I haven't been disappointed with the average size fish I've been catching that last couple years. Seem to be pretty normal to me. I don't fish the east side at all though.


----------



## GRUNDY (Jun 18, 2005)

All last spring and part of this winter the majority of my steelhead have weighed 8-10lbs. There are 3 of maybe 15 total that I can think of that did not make 8lbs, but they were not wanting for food...

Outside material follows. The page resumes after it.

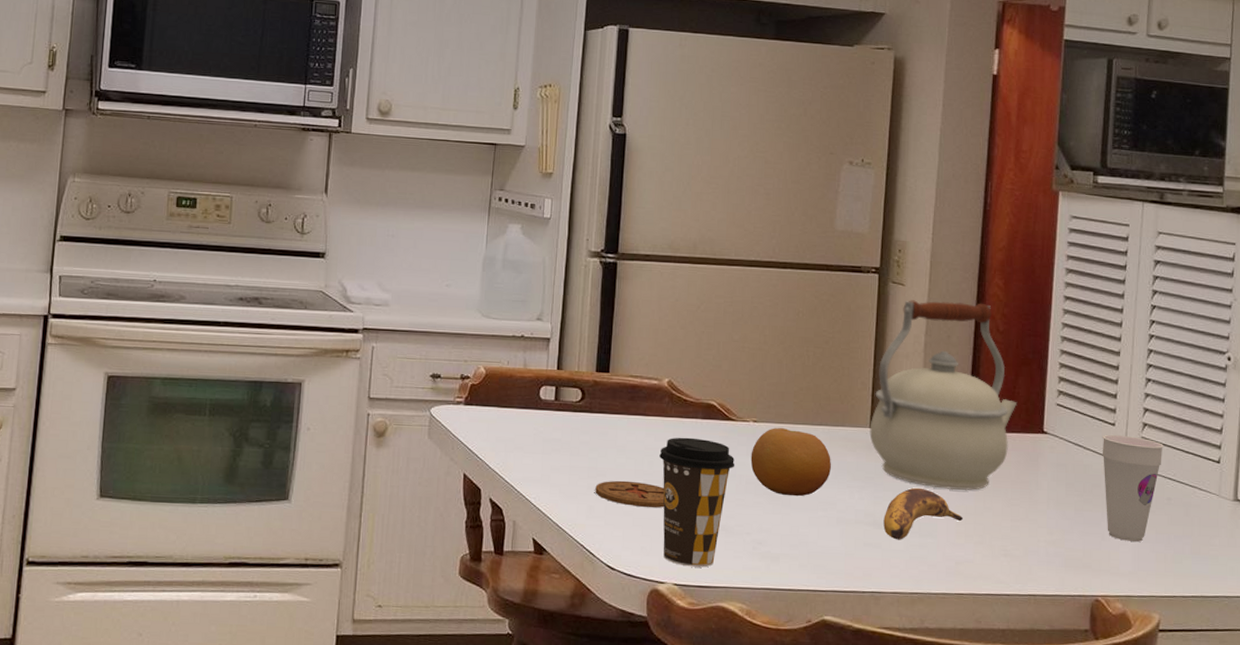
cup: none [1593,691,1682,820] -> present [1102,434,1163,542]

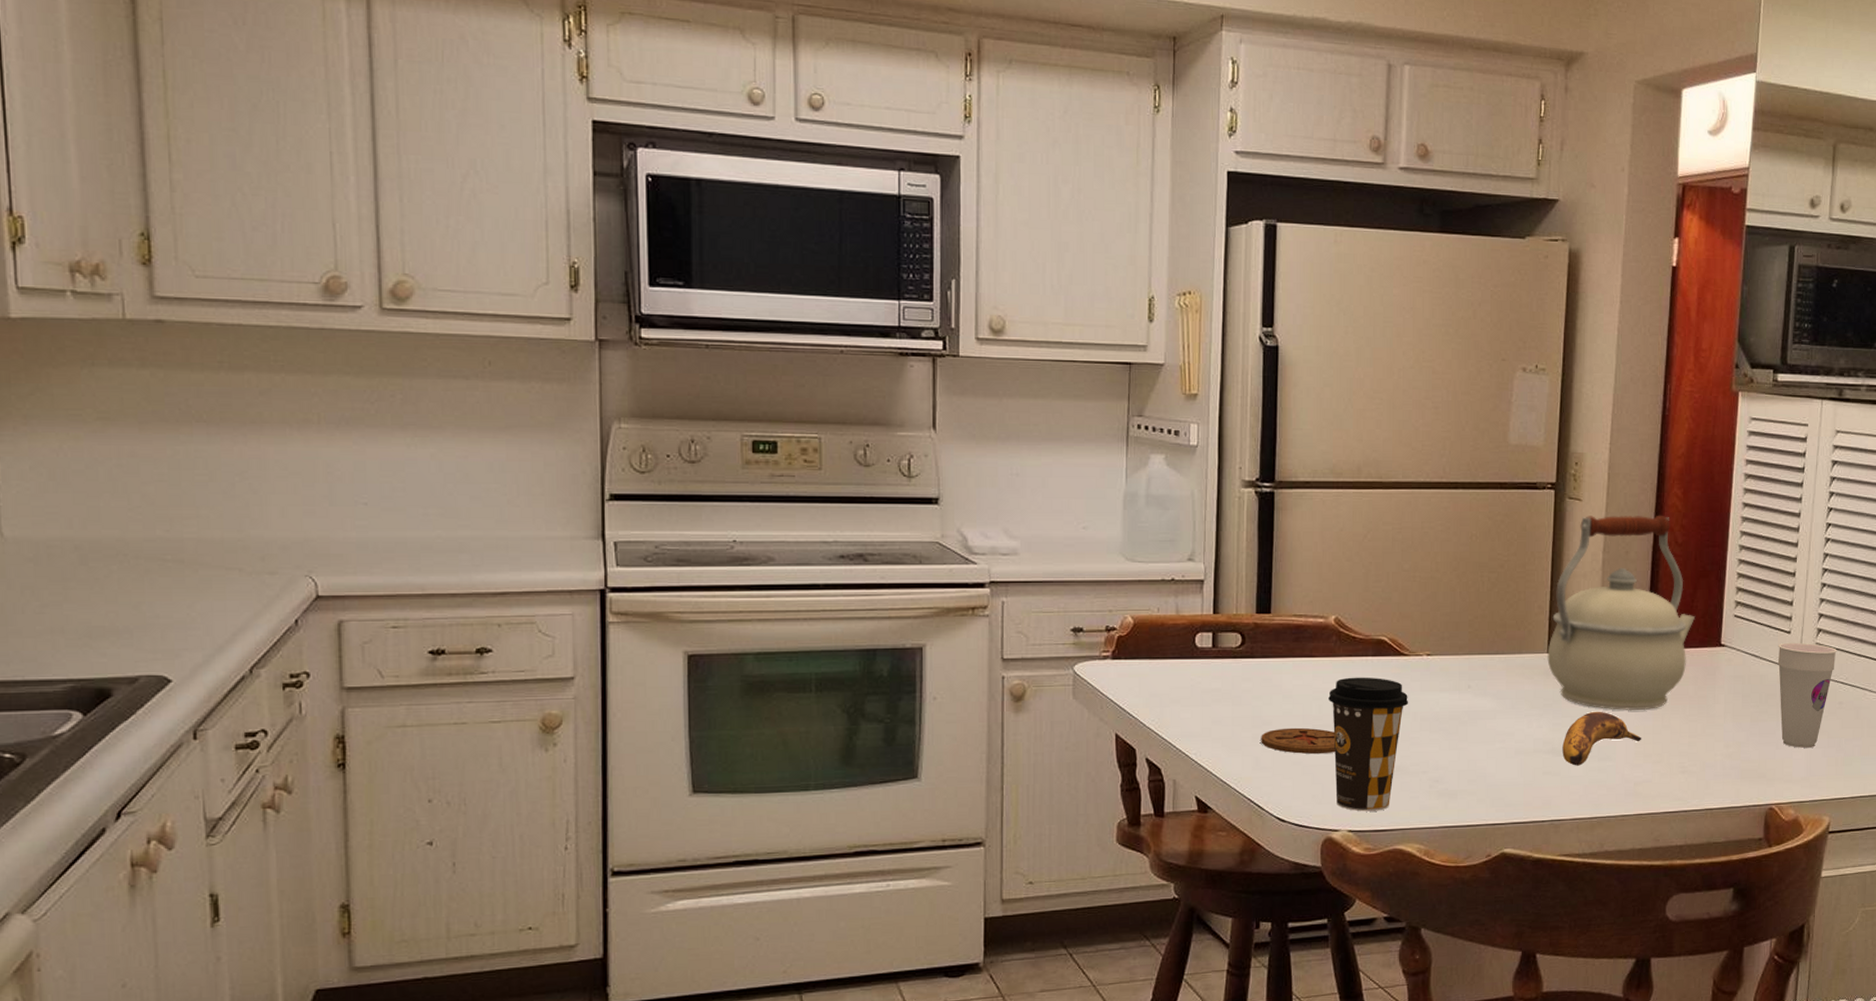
fruit: present [750,428,831,497] -> none [1425,660,1508,730]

I'm not convinced the food chain in Lk.MI is as bad as some claim. My cousin runs a charter out of Holland. Had to run a laker program all summer to keep clients on fish. He claims they were puking up their share of alewives...

Regards,

B


----------



## Robert Holmes (Oct 13, 2008)

You are right multispecies about the north not having as many boats targeting trout and salmon this is a factor that I did not consider. They are pretty safe up here giving them a longer lifespan allowing them to get bigger. It is also much further from boat launches St Ignace to Manistique is 78 miles. On the SW side there are probably 20+ launch sites in that distance. I don't know about Manistique but St Ignace probably has 5 boats per day fishing. Mackinaw City is about the same. Not much fishing pressure the same reason that the DNR does not plant many Steelhead up here. Most of our fish 99 to 1 are wild fish even the DNR census takers I know say that they never see a tagged steelhead. The last fin clipped steelhead that I caught was about 5 years ago. Less fishing pressure, and plenty of food is going to produce bigger fish.


----------



## Robert Holmes (Oct 13, 2008)

I do fish out of South Haven once in awhile. The salmon in opinion are not that big 7 to 11 pounds is about average. Once in awhile you get one over 15 not too common though. We have caught some nice steelhead in close in the spring. We usually do not have any problem catching lots of fish. That is why I have no problem driving 6 hours to go fishing there.


----------